▶ [Text section]:
--------------------------------------------------
Many people in control and automation field have a pretty snooty attitude about enclosures. Oh sure, they just sit there, but it would probably be smart to be less dismissive about hardware that protects so many critical components and, consequently, covers so many engineers' metaphorical rear ends.
Of course, it may have seemed like enclosures were on their way to Commodity Land recently. More control devices and their networks are over-molded and encapsulated to the point that they claim to no longer need enclosures. Flash memory that doesn't need a protected housing is replacing hard-drives that traditionally require enclosures. And more transceivers, PLCs and similar components are using twisted-pair fieldbuses, Ethernet and even wireless, so less cabling, cabinets and other support hardware is needed.
However, as computing power continues to shrink and be distributed further into the field, many process control users are finding they need more, smaller and more specialized housing for protection against overheating, electromagnetic interference (EMF), reduction of hazardous substance (RoHS) compliance and to meet other multiplying needs. So, far from becoming passe, enclosures probably are diversifying more now than at any point in their collective history. For example, to allow increased customization of its plastic and aluminum enclosures, Fibox recently added a computer-aided manufacturing (CAM) and computer numerical control (CNC) machining system for milling, engraving, cutting and embossing. This enables faster turnaround on modifications, including threaded and unthreaded holes, and panel, door, side and window cutouts. This new CAM machining system can customize any of Fibox's more than 750 standard enclosures. Also, a graphics converter built into the new CAM system's software makes it easy to accept files from computer-aided design (CAD) programs and convert them to the proper machining instructions.
|FIGURE 1: SUDS AND SALT|
ProEquipment Co. uses a variety of Hoffman's Concept Enclosures to protect the computers, starters, contact relays, and other controls in its Pro Car Wash systems.
No longer confined to the plant floor, some enclosures are being successfully deployed in unconventional settings. For example, to prevent unexpected equipment failures and downtime, Pro Equipment Co. in Benton, Ky., uses Concept enclosures from Hoffman to protect its Pro Car Wash systems' computers, PLCs, starters, contact relays and other controls in wet and dry settings (See Figure 1). The OEM uses more than 2,000 types of cabinets in the automatic and self-serve car washes its sells worldwide. Pro Equipment's PLC controls every automatic wash function.
"In one equipment room, a water line burst and sprayed water directly on the Concept box housing the PLC," says Randy Travis, Pro Equipment's owner and president. "We had one foot of standing water in the room, but our PLC was safe, dry and protected. Though car washes store many spare parts, it's too expensive to keep a $12,000 backup computer, so the enclosure is critical to car wash operations."
In addition, Austrian Federal Railways uses Rittal's enclosures and racks in its multi-system Siemens Eurosprinter Rh1216 050-5 locomotive (See Figure 2), which broke the 51-year-old record for world's fastest rail vehicle by traveling at 222 mph (357 km/h) twice in one hour on Sept. 2 on German Railways' (DB) high-speed line between Ingolstadt and Nuremberg. Eurosprinter incorporates Rittal's PS 4000 enclosure system with 16 mounting plates and two large swing frames. The PS 4000 with EMC forms the backbone of the electronic enclosure, which is protected against intense vibration and high-frequency electromagnetic interference. Components for distributing 3,000 V DC are accommodated in Rittal's 3 kV racks.
|FIGURE 2: HIGH-SPEED RAIL|
Austrian Railways' record-breaking, multi-system Siemens Eurosprinter Rh 1216 050-5 locomotive uses Rittal's PS 4000 enclosure with EMC equipment forms and 3 kV racks.
--------------------------------------------------
▶ [Tasks to carry out]:
**1.** According to the enclosures article, how many standard enclosures can Fibox's new CAM machining system customize?
**2.** In the enclosures article, why does Pro Equipment's owner call the enclosure critical to car wash operations?
**3.** Duplicate the passage of the enclosures article starting at "Many people in" and ending at "hardware is needed.".
The data after this point has no connection to the enclosures article.
--------------------------------------------------
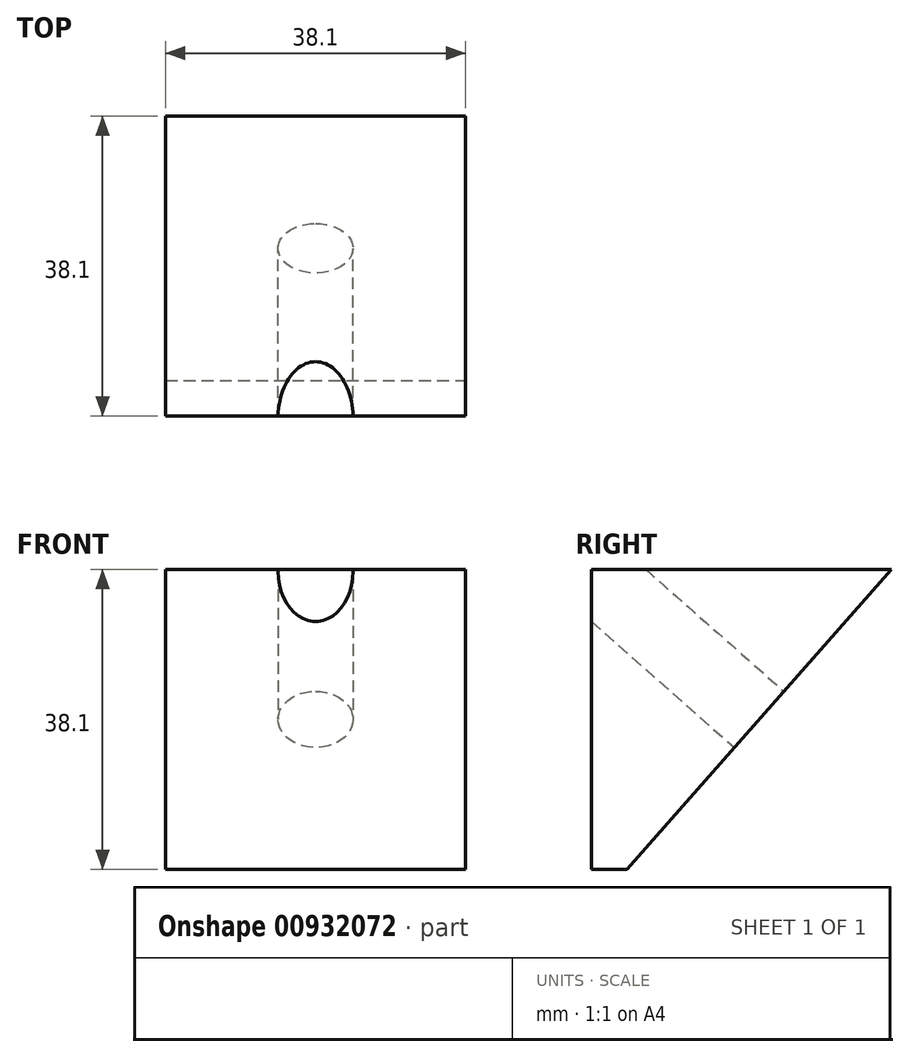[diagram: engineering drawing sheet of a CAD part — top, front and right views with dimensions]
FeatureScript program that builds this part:
annotation { "Feature Type Name" : "Feature", "Feature Type Description" : "" }
export const myFeature = defineFeature(function(context is Context, id is Id, definition is map)
    precondition{}
    {
        {
            var Q0;
            Q0=qCreatedBy(makeId("Front.planeOp"),FACE);
            var sketch = newSketch(context, id + "F0", { "sketchPlane" : qUnion([Q0])});
            skLineSegment(sketch, "E0", {"start": v(-19.05, 0) * mm, "end": v(0, 0) * mm});
            skLineSegment(sketch, "E1", {"start": v(0, 0) * mm, "end": v(19.05, 0) * mm});
            skLineSegment(sketch, "E2", {"start": v(-19.05, 0) * mm, "end": v(-19.05, 38.1) * mm});
            skLineSegment(sketch, "E3", {"start": v(-19.05, 38.1) * mm, "end": v(19.05, 38.1) * mm});
            skLineSegment(sketch, "E4", {"start": v(19.05, 38.1) * mm, "end": v(19.05, 0) * mm});
            skSolve(sketch);
        }
        {
            var Q0;
            Q0 = qSketchRegion(id + "F0", true);
            extrude(context, id + "F1", {"entities" : qUnion([Q0]), "depth" : 38.1 * mm, "offsetDistance" : 25.4 * mm});
        }
        {
            var Q0;
            Q0=qCreatedBy(makeId("Right.planeOp"),FACE);
            var sketch = newSketch(context, id + "F2", { "sketchPlane" : qUnion([Q0])});
            skLineSegment(sketch, "E5", {"start": v(0, 0) * mm, "end": v(0, 38.1) * mm});
            skLineSegment(sketch, "E6", {"start": v(0, 38.1) * mm, "end": v(-33.6, 0) * mm});
            skLineSegment(sketch, "E7", {"start": v(-33.6, 0) * mm, "end": v(0, 0) * mm});
            skSolve(sketch);
        }
        {
            var Q0;
            Q0 = qSketchRegion(id + "F2", true);
            extrude(context, id + "F3", {"entities" : qUnion([Q0]), "operationType" : NewBodyOperationType.REMOVE, "endBound" : BoundingType.THROUGH_ALL, "oppositeDirection" : true, "depth" : 25.4 * mm, "offsetDistance" : 25.4 * mm, "hasSecondDirection" : true, "secondDirectionBound" : SecondDirectionBoundingType.THROUGH_ALL, "secondDirectionOppositeDirection" : false, "secondDirectionDepth" : 25.4 * mm});
        }
        {
            var Q0;
            Q0=makeQuery(id+"F3.boolean.opBoolean","COPY",FACE,{"derivedFrom":makeQuery(id+"F3.opExtrude","SWEPT_FACE",FACE,{"disambiguationData":[OSD([sQuery(id+"F2.wireOp",EDGE,"E6")])]})});
            var sketch = newSketch(context, id + "F4", { "sketchPlane" : qUnion([Q0])});
            skCircle(sketch, "E8", {"center": v(0, 3.17) * mm, "radius": 4.76 * mm});
            skLineSegment(sketch, "E9", {"start": v(0, 28.57) * mm, "end": v(0, -22.23) * mm, "construction": true});
            skSolve(sketch);
        }
        {
            var Q0;
            Q0 = qSketchRegion(id + "F4", true);
            extrude(context, id + "F5", {"entities" : qUnion([Q0]), "operationType" : NewBodyOperationType.REMOVE, "endBound" : BoundingType.THROUGH_ALL, "oppositeDirection" : true, "depth" : 25.4 * mm, "offsetDistance" : 25.4 * mm});
        }
    });
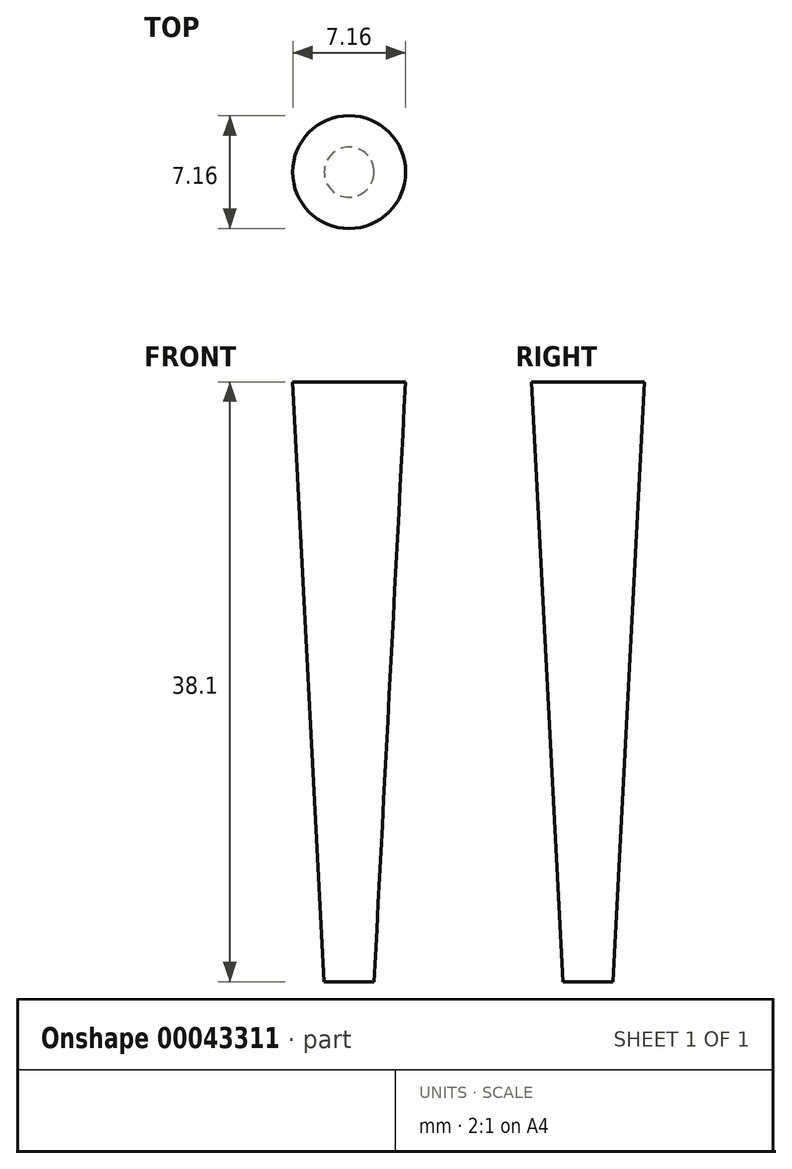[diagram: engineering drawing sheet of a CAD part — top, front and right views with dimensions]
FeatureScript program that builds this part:
annotation { "Feature Type Name" : "Feature", "Feature Type Description" : "" }
export const myFeature = defineFeature(function(context is Context, id is Id, definition is map)
    precondition{}
    {
        {
            var Q0;
            Q0=qCreatedBy(makeId("Top.planeOp"),FACE);
            var sketch = newSketch(context, id + "F0", { "sketchPlane" : qUnion([Q0])});
            skCircle(sketch, "E0", {"center": v(0, 0) * mm, "radius": 1.59 * mm});
            skSolve(sketch);
        }
        {
            var Q0;
            Q0=makeQuery(id+"F0.imprint","IMPRINT",FACE,{"disambiguationData":[TD([[makeQuery(id+"F0.imprint","IMPRINT",EDGE,{"derivedFrom":sQuery(id+"F0.wireOp",EDGE,"E0")}),1.0]])]});
            extrude(context, id + "F1", {"entities" : qUnion([Q0]), "depth" : 38.1 * mm, "hasDraft" : true, "draftAngle" : 3 * degree});
        }
    });
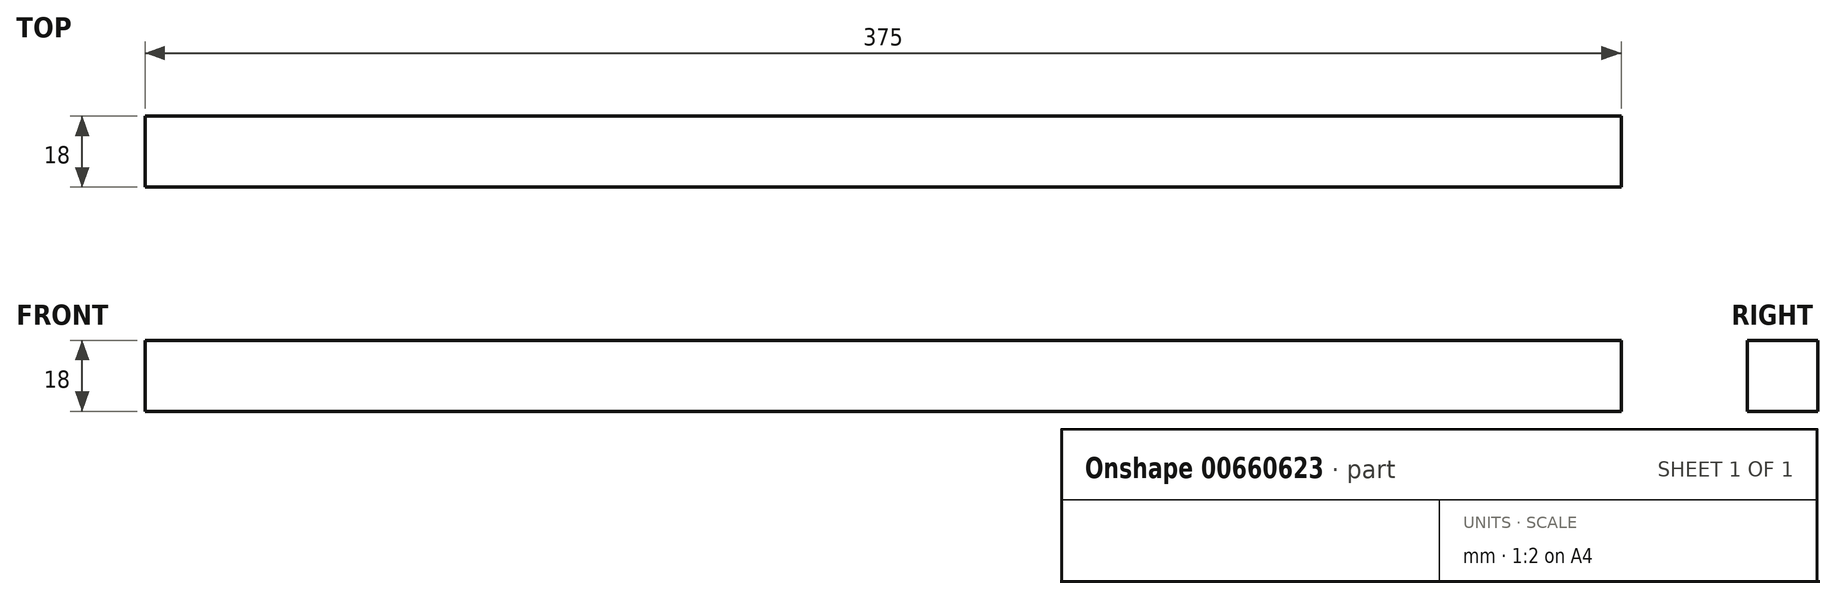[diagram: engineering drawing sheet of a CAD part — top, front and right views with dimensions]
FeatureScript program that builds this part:
annotation { "Feature Type Name" : "Feature", "Feature Type Description" : "" }
export const myFeature = defineFeature(function(context is Context, id is Id, definition is map)
    precondition{}
    {
        {
            var Q0;
            Q0=qCreatedBy(makeId("Front.planeOp"),FACE);
            var sketch = newSketch(context, id + "F0", { "sketchPlane" : qUnion([Q0])});
            skLineSegment(sketch, "E0.bottom", {"start": v(-115.54, 22.06) * mm, "end": v(259.46, 22.06) * mm});
            skLineSegment(sketch, "E0.top", {"start": v(-115.54, 4.06) * mm, "end": v(259.46, 4.06) * mm});
            skLineSegment(sketch, "E0.left", {"start": v(-115.54, 22.06) * mm, "end": v(-115.54, 4.06) * mm});
            skLineSegment(sketch, "E0.right", {"start": v(259.46, 22.06) * mm, "end": v(259.46, 4.06) * mm});
            skSolve(sketch);
        }
        {
            var Q0;
            Q0 = qSketchRegion(id + "F0", true);
            extrude(context, id + "F1", {"entities" : qUnion([Q0]), "depth" : 18 * mm, "offsetDistance" : 25 * mm});
        }
    });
--------------------------------------------------
▶ [Answers to the exercise]:
**1.** It can customize more than 750 standard Fibox enclosures.

**2.** Car washes keep many spare parts on hand, but a $12,000 backup computer is too expensive to stock. The enclosure therefore has to keep the PLC safe, as it did when a burst water line left a foot of standing water in an equipment room.

**3.**
Many people in control and automation field have a pretty snooty attitude about enclosures. Oh sure, they just sit there, but it would probably be smart to be less dismissive about hardware that protects so many critical components and, consequently, covers so many engineers' metaphorical rear ends.
Of course, it may have seemed like enclosures were on their way to Commodity Land recently. More control devices and their networks are over-molded and encapsulated to the point that they claim to no longer need enclosures. Flash memory that doesn't need a protected housing is replacing hard-drives that traditionally require enclosures. And more transceivers, PLCs and similar components are using twisted-pair fieldbuses, Ethernet and even wireless, so less cabling, cabinets and other support hardware is needed.